- _WHAT YOU ARE ASKED TO DO_
Once the line containing "5: (71, 273, 6.38)" has been written out, stop; until then, restate each line of the entries below word for word from the first.

- _EXCERPTED DATA_
-=-=-

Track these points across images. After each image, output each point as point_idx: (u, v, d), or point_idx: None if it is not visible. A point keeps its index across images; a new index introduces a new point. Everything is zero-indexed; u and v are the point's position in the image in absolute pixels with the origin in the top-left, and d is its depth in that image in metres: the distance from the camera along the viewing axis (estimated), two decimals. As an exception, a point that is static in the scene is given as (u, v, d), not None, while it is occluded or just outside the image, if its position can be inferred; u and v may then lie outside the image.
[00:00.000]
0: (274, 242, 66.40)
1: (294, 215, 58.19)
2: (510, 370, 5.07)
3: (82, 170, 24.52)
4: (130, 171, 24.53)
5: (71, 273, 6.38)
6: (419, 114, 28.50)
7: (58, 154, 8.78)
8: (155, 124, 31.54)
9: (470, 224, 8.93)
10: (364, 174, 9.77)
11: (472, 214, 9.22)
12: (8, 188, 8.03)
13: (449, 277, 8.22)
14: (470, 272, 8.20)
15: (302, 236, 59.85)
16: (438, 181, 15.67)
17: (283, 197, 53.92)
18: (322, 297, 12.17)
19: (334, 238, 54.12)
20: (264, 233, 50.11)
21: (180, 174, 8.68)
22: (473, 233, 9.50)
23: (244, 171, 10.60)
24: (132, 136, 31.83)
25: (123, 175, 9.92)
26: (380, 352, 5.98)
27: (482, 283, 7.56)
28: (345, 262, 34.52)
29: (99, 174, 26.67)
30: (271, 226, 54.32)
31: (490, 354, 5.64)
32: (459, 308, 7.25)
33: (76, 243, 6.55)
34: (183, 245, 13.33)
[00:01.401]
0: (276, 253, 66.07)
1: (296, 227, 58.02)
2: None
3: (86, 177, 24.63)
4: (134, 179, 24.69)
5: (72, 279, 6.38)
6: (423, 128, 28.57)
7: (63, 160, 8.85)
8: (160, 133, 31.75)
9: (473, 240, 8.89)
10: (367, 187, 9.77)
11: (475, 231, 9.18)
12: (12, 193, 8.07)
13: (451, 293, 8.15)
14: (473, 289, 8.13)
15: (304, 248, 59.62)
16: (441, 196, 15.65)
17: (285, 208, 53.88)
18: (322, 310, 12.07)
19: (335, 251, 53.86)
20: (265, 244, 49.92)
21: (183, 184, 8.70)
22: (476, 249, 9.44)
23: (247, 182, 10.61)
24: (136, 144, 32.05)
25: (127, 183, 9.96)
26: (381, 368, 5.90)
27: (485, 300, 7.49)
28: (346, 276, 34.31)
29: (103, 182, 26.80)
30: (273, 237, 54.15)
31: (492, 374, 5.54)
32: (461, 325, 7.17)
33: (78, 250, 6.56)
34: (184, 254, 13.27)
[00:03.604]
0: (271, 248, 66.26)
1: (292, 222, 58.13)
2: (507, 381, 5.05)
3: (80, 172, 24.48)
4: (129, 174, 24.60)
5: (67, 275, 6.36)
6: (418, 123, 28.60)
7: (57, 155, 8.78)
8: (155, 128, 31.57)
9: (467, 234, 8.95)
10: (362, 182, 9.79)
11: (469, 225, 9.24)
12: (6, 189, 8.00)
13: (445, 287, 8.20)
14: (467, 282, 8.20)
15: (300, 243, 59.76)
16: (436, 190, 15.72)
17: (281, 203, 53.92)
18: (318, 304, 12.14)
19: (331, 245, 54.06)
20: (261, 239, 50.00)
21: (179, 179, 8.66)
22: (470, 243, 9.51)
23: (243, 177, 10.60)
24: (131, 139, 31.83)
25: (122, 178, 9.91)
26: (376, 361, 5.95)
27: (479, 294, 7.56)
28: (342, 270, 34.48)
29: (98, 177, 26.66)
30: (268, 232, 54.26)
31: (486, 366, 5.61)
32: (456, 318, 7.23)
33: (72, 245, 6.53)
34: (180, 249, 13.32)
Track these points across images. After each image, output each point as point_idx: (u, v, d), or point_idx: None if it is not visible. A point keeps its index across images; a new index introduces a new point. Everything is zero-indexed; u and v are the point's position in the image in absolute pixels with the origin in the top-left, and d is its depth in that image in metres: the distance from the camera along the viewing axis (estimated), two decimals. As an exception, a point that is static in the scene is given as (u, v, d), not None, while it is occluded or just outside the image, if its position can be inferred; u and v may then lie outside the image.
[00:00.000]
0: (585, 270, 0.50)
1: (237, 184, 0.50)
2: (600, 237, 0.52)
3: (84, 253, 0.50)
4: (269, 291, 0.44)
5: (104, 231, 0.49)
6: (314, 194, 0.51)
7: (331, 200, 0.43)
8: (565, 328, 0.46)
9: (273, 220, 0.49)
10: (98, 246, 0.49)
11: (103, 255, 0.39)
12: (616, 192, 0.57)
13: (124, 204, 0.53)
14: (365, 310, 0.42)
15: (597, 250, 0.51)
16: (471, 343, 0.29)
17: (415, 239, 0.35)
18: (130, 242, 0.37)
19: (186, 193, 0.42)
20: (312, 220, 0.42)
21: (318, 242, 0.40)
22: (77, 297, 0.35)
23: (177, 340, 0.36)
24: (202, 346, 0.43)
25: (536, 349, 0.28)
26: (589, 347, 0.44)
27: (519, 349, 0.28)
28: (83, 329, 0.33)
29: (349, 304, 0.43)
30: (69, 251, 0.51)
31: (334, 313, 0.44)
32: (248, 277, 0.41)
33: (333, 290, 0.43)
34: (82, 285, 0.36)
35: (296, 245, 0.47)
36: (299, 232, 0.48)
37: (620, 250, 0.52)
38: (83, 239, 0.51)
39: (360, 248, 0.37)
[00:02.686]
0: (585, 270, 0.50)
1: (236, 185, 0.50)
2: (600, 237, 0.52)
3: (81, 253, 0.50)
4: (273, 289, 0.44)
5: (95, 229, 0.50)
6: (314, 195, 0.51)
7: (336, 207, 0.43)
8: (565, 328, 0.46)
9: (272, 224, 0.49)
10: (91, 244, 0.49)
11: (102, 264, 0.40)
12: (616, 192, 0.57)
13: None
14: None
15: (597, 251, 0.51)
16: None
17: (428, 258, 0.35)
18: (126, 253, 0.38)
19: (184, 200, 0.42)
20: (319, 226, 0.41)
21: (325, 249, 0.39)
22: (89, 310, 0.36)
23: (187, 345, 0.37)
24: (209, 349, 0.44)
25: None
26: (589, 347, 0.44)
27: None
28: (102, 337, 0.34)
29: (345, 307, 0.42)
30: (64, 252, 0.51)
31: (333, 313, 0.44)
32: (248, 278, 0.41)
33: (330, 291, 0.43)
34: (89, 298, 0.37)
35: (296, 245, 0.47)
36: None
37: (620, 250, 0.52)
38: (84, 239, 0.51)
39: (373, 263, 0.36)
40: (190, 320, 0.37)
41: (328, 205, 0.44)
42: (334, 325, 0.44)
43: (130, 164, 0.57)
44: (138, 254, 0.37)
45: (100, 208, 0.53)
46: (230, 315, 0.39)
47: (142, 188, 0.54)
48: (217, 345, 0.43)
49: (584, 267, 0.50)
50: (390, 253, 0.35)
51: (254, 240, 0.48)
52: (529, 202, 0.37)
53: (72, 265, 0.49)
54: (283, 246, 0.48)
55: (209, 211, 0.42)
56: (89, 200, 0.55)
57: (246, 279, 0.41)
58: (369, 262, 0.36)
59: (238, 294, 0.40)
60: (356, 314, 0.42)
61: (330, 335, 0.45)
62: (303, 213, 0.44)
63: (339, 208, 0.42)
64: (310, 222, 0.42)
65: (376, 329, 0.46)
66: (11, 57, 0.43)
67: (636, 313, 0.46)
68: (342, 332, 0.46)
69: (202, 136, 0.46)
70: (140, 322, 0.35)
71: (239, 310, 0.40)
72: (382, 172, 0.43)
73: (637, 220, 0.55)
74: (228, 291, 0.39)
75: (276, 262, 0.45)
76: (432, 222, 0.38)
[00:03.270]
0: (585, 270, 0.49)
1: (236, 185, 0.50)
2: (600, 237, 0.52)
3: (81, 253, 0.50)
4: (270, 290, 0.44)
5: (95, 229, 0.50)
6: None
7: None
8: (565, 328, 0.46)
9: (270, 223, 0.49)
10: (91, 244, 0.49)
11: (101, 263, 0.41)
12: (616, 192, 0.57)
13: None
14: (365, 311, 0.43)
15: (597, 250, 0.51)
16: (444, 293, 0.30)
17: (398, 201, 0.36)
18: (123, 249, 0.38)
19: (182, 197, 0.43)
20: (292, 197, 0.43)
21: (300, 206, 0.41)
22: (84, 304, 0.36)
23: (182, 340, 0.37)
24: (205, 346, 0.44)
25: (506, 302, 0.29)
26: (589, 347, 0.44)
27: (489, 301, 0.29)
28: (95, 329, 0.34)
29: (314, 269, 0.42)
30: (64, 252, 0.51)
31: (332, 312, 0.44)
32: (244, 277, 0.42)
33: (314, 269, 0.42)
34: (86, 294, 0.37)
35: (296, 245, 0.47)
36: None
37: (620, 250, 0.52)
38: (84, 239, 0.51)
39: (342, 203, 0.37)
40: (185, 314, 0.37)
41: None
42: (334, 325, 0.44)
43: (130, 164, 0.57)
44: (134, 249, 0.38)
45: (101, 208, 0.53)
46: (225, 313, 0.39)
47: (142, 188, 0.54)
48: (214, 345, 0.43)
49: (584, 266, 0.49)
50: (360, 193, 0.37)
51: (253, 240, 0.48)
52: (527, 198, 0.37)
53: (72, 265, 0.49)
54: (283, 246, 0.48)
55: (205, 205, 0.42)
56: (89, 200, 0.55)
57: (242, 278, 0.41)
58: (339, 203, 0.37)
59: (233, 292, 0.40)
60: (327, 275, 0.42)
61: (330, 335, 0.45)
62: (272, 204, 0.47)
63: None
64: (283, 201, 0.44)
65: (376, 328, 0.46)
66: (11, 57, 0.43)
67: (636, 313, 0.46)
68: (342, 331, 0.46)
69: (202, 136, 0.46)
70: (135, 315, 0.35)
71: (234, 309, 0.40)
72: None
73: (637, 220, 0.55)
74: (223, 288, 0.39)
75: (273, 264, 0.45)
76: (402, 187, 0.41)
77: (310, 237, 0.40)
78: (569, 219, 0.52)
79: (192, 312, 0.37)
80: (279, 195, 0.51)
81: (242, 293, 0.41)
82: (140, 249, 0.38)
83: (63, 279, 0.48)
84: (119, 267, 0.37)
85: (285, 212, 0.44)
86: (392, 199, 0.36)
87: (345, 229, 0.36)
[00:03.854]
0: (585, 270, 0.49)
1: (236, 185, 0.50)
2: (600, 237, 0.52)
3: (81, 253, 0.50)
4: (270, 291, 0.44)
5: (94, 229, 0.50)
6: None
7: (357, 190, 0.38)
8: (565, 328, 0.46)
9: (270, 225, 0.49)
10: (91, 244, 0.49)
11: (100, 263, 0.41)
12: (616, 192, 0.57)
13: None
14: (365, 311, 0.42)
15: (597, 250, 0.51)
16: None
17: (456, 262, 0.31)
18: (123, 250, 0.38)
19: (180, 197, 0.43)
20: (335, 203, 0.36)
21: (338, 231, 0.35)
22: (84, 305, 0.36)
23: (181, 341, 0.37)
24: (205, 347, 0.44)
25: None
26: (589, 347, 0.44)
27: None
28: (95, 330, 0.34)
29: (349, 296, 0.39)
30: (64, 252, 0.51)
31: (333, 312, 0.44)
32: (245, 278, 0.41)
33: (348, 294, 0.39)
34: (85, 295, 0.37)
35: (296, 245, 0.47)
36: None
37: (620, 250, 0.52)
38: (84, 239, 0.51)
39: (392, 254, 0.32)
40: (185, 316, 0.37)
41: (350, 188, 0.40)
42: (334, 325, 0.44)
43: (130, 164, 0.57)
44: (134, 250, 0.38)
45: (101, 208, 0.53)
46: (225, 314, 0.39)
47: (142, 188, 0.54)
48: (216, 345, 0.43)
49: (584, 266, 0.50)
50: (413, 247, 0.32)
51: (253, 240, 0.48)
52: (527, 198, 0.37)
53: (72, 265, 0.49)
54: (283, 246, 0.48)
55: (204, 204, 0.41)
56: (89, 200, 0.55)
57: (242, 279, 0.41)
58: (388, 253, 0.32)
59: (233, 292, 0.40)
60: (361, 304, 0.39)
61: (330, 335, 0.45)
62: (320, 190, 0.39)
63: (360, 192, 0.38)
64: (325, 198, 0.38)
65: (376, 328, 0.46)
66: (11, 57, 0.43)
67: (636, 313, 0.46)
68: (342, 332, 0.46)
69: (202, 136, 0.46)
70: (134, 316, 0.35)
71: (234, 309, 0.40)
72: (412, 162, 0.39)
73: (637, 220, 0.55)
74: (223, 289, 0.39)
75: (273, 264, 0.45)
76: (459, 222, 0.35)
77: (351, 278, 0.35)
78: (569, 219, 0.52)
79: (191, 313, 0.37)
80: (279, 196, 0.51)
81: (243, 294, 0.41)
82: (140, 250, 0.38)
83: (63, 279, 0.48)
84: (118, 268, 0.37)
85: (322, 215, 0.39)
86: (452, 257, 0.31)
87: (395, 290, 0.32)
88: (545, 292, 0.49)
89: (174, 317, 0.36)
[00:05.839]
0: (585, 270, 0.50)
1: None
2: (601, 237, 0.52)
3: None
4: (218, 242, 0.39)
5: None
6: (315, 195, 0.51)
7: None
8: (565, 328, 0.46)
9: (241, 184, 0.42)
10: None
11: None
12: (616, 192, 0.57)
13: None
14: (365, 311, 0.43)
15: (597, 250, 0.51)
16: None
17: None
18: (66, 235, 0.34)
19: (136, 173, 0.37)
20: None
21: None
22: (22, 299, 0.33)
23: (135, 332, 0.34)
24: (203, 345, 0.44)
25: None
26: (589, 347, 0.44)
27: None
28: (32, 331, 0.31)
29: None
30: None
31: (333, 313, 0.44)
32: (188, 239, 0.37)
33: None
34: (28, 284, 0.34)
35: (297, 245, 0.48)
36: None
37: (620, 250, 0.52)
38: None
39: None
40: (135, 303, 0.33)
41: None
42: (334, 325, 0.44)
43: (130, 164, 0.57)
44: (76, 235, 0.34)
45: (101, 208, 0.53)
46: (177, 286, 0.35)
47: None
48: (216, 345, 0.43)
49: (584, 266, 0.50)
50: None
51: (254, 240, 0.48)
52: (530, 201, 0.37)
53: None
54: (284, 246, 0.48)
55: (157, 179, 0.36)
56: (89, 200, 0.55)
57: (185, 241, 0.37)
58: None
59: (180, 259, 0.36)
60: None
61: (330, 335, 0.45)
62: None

-=-=-

- _SOLUTION TO THE PROBLEM_
Track these points across images. After each image, output each point as point_idx: (u, v, d), or point_idx: None if it is not visible. A point keeps its index across images; a new index introduces a new point. Everything is zero-indexed; u and v are the point's position in the image in absolute pixels with the origin in the top-left, and d is its depth in that image in metres: the distance from the camera along the viewing axis (estimated), two decimals. As an exception, a point that is static in the scene is given as (u, v, d), not None, while it is occluded or just outside the image, if its position can be inferred; u and v may then lie outside the image.
[00:00.000]
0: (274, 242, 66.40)
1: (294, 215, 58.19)
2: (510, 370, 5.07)
3: (82, 170, 24.52)
4: (130, 171, 24.53)
5: (71, 273, 6.38)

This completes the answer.